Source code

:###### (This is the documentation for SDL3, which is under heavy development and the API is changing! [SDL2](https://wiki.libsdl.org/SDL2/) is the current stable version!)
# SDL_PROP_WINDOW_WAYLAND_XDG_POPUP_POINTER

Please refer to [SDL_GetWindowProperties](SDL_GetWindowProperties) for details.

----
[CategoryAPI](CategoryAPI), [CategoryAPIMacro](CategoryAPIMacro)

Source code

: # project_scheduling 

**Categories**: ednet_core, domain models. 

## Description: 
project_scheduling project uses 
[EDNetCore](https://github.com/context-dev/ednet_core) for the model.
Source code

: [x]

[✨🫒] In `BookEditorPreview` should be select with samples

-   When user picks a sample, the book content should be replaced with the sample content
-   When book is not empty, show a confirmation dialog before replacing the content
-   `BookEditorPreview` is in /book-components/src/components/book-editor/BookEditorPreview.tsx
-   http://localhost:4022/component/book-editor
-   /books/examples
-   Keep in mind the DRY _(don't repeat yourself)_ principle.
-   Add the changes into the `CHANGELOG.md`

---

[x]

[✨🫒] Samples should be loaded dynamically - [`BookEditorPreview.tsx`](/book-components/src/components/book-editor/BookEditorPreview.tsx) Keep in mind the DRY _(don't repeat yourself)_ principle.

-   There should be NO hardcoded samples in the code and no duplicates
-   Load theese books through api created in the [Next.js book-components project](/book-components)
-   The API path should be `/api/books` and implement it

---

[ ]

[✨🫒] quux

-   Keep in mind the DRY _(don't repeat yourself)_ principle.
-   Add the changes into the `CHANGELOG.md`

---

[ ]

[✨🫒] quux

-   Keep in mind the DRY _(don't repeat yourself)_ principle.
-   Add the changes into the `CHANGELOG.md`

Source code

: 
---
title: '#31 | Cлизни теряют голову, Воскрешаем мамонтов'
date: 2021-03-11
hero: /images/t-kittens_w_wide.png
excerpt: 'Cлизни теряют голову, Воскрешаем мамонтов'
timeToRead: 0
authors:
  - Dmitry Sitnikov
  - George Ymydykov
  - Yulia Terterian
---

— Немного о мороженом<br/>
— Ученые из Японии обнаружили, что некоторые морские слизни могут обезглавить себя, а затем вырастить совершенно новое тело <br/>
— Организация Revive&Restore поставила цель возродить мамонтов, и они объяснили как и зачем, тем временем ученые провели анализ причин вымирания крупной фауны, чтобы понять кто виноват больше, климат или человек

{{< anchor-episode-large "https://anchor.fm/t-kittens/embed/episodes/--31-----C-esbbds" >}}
══════
--- AIM OF THE EXERCISE ---
From the listing above, return each line with the word "components".

--- RESULT OF THIS EXERCISE ---
-   `BookEditorPreview` is in /book-components/src/components/book-editor/BookEditorPreview.tsx
[✨🫒] Samples should be loaded dynamically - [`BookEditorPreview.tsx`](/book-components/src/components/book-editor/BookEditorPreview.tsx) Keep in mind the DRY _(don't repeat yourself)_ principle.
-   Load theese books through api created in the [Next.js book-components project](/book-components)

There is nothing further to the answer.